WHAT YOU HAVE TO DO: Every line in the records below that holds the word "Rassegnata" is to be copied.

Saved entries

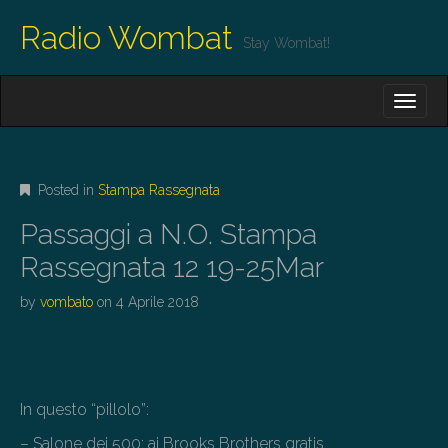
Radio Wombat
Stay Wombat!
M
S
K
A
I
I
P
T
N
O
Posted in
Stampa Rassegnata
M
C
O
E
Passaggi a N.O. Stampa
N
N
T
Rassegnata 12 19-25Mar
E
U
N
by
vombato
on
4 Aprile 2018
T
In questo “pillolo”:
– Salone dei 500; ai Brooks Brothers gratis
* * *
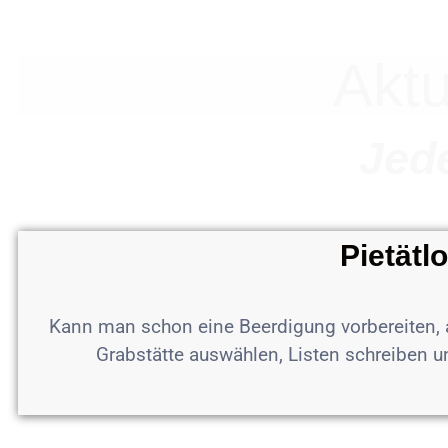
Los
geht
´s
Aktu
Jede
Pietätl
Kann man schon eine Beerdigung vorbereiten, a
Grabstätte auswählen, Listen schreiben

RESULT:
Stampa Rassegnata
Rassegnata 12 19-25Mar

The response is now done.